Engineered myoglobins have recently emerged as promising scaffolds for catalyzing carbene-mediated transformations. In this work, we investigated the effect of altering the metal center and its first-sphere coordination environment on the carbene transfer reactivity of myoglobin. To this end, we first established an efficient protocol for the recombinant expression of myoglobin variants incorporating metalloporphyrins with non-native metals, including second- and third-row transition metals (ruthenium, rhodium, iridium). Characterization of the cofactor-substituted myoglobin variants across three different carbene transfer reactions (cyclopropanation, N-H insertion, S-H insertion) revealed a major influence of the nature of metal center, its oxidation state and first-sphere coordination environment on the catalytic activity, stereoselectivity, and/or oxygen tolerance of these artificial metalloenzymes. In addition, myoglobin variants incorporating manganese- or cobalt-porphyrins were found capable of catalyzing an intermolecular carbene C-H insertion reaction involving phthalan and ethyl α-diazoacetate, a reaction not supported by iron-based myoglobins and previously accessed only using iridium-based (bio)catalysts. These studies demonstrate how modification of the metalloporphyrin cofactor environment provides a viable and promising strategy to enhance the catalytic properties and extend the reaction scope of myoglobin-based carbene transfer catalysts.

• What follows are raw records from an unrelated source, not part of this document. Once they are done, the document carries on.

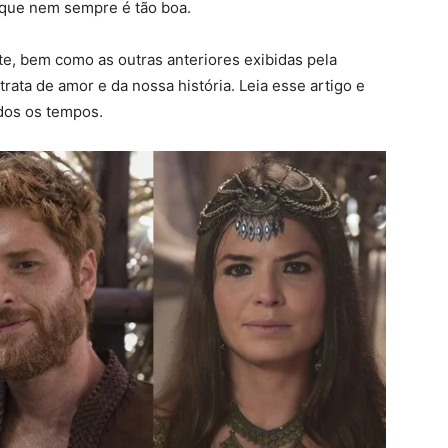
 que nem sempre é tão boa.
e, bem como as outras anteriores exibidas pela
trata de amor e da nossa história. Leia esse artigo e
dos os tempos.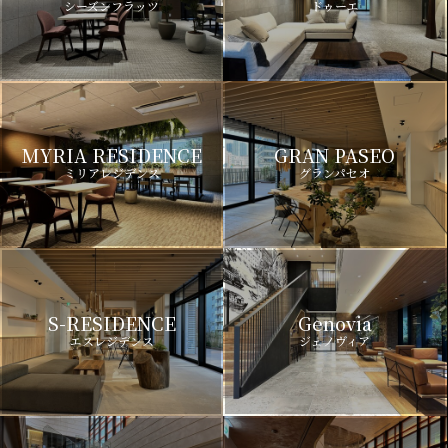
シーズンフラッツ
ドゥーエ
MYRIA RESIDENCE
GRAN PASEO
ミリアレジデンス
グランパセオ
S-RESIDENCE
Genovia
エスレジデンス
ジェノヴィア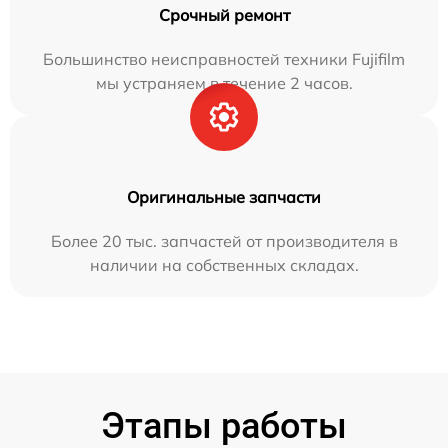
Срочный ремонт
Большинство неисправностей техники Fujifilm
мы устраняем в течение 2 часов.
Оригинальные запчасти
Более 20 тыс. запчастей от производителя в
наличии на собственных складах.
Этапы работы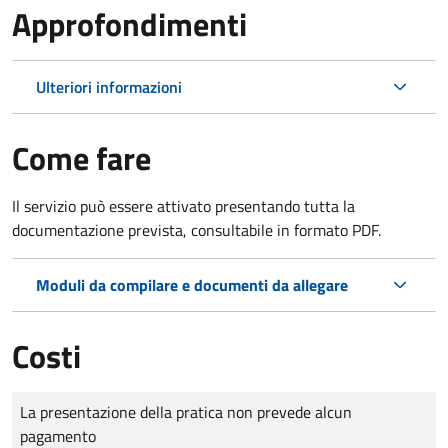
Approfondimenti
Ulteriori informazioni
Come fare
Il servizio può essere attivato presentando tutta la
documentazione prevista, consultabile in formato PDF.
Moduli da compilare e documenti da allegare
Costi
Tipo di pagamento
Importo
La presentazione della pratica non prevede alcun
pagamento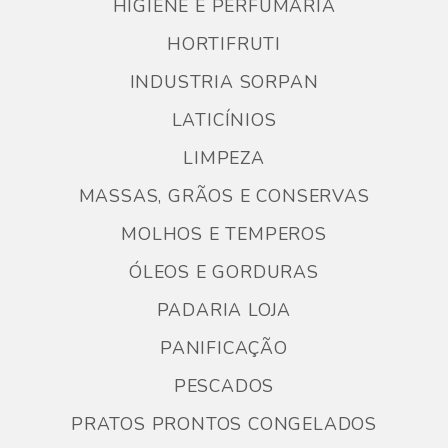
HIGIENE E PERFUMARIA
HORTIFRUTI
INDUSTRIA SORPAN
LATICÍNIOS
LIMPEZA
MASSAS, GRÃOS E CONSERVAS
MOLHOS E TEMPEROS
ÓLEOS E GORDURAS
PADARIA LOJA
PANIFICAÇÃO
PESCADOS
PRATOS PRONTOS CONGELADOS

Enantioselective Catalysis by Using Short, Structurally Defined DNA Hairpins as Scaffold for Hybrid Catalysts

A new type of DNA metal complex hybrid catalyst, which is based on single-stranded DNA oligonucleotides, is described. It was shown that oligonucleotides as short as 14 nucleotides that fold into hairpin structures are suitable as nucleic acid components for DNA hybrid catalysts. With these catalysts, excellent enantioinduction in asymmetric Diels-Alder reactions with selectivity values as high as 96 % enantiomeric excess (ee) can be achieved. Molecular dynamics simulations indicate that a rather flexible loop combined with a rigid stem region provides DNA scaffolds with these high selectivity values.